Biosecurity New Zealand,
Plants and Plant Products Imports,
PO Box 2526,
Wellington.
Phone: +64 4 894 0832
Fax: +64 4 894 0662
Email: plantimports@maf.govt.nz

Restrictions on seeds vary depending on the type and species. All seeds must be commercially packaged and require their full scientific name printed on the packet. Some may be allowed in providing they are free of insect pests, others are totally prohibited or may require specific treatment. This is because of the risk of introducing foreign disease or the seeds or bulbs becoming a weed.

Nursery stock, cut flowers and cuttings: Depending on the species and country of origin, these may be allowed, restricted, or totally prohibited. If a phytosanitary certificate is obtained in the country of origin, these items may be allowed into New Zealand. It is not possible to get a certificate after arrival here. For more information ask us.

What are the requirements personal effects being sent separately?

All personal effects including household goods and unaccompanied baggage require quarantine risk assessment. A declaration is required on an official form, which is obtained from MAF Biosecurity New Zealand Clearance Service or the Agent handling the shipment.

What must I do if I want to bring live plants and cuttings into New Zealand?

You will need an Import Permit.

Contact:
Biosecurity New Zealand,
Plants and Plant Product Imports,
PO Box 2526,
Wellington.
Phone: +64 4 894 0832
Fax: +64 4 894 0662
Email: plantimports@maf.govt.nz

Will the X-ray machine affect my film or personal computer?

The level of X-ray radiation emitted by the machine is so low that it will not damage films, cameras, personal computers or computer data.

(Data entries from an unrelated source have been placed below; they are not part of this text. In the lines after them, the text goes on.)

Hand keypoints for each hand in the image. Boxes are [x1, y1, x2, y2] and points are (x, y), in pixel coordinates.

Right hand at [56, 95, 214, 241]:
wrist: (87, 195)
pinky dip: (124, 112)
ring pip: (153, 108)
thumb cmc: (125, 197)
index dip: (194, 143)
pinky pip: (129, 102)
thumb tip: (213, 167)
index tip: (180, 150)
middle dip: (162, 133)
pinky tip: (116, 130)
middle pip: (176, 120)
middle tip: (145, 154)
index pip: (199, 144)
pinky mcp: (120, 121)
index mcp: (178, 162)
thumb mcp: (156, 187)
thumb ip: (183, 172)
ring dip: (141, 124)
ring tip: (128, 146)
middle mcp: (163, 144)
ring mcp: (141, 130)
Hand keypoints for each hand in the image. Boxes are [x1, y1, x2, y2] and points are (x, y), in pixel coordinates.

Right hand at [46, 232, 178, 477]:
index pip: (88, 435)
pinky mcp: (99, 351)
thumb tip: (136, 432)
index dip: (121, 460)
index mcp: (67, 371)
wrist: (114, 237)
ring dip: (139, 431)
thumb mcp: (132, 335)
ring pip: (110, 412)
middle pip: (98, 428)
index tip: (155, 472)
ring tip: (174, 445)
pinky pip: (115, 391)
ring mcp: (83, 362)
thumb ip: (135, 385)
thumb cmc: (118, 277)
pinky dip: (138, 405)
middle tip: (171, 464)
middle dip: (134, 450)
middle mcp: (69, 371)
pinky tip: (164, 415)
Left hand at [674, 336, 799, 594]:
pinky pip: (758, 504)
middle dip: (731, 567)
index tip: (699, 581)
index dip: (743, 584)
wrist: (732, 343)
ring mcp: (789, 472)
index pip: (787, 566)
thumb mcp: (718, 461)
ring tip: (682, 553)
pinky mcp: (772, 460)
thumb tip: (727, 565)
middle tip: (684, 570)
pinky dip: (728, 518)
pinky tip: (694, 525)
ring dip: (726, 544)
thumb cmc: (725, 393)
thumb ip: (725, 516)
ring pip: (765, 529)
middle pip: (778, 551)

A number of tests have confirmed this.

My country is not on the list of approved countries in the Guidance Document. Can I import my cat or dog?

If the country where your cat or dog lives is not listed as an approved country in the Guidance Document Link to PDF document (283 KB), then your pet is not eligible for direct import.

Should this be the case, you could move your pet to an approved country or territory where it must complete the six month residency and fulfil all of the requirements in Veterinary Certificates A & B for that country.

What does it cost to import my cat or dog?

Costs will vary, but you need to consider the following:

Pet exporter fee (if applicable) Contact pet exporter (ask airline or your veterinarian for references, or search the internet)
Shipping Costs Contact pet exporter or airlines
Import Permit Application $166.62NZ
Veterinary visits, tests, treatments Contact pet exporter or veterinarian
Official Veterinary Certification Contact pet exporter of Official Government Veterinarian
Quarantine Contact pet exporter or quarantine facility
Biosecurity Clearance  
Customs www.customs.govt.nz (offsite link to www.customs.govt.nz)
Can the PureVax feline rabies vaccine manufactured by Merial be given to cats instead of an inactivated vaccine?

Yes.

How many rabies blood tests does my dog or cat need?

There is only one rabies blood test required. The blood sample for this must be collected between 3 and 24 months prior to the date of shipment and the rabies titre must be at least 0.5IU/ml.

Can I import my dog/cat less than 3 months after the rabies blood test?

No, the date of shipment from the country of export must be at least 3 months and no greater than 24 months after the date of sample collection for the rabies titre test.

My cats are apartment cats and have never been outside. Do they need to meet the testing requirements?

Our import requirements are based on the disease status of the country of export and all dogs and cats coming from that country must comply.

Do I need an import permit for my dog/cat?

An import permit is required for dogs and cats imported from all countries except Australia.

Do my dogs/cats need separate import permits?

All of your dogs and/or cats travelling together and going to the same transitional (quarantine) facility can share one permit.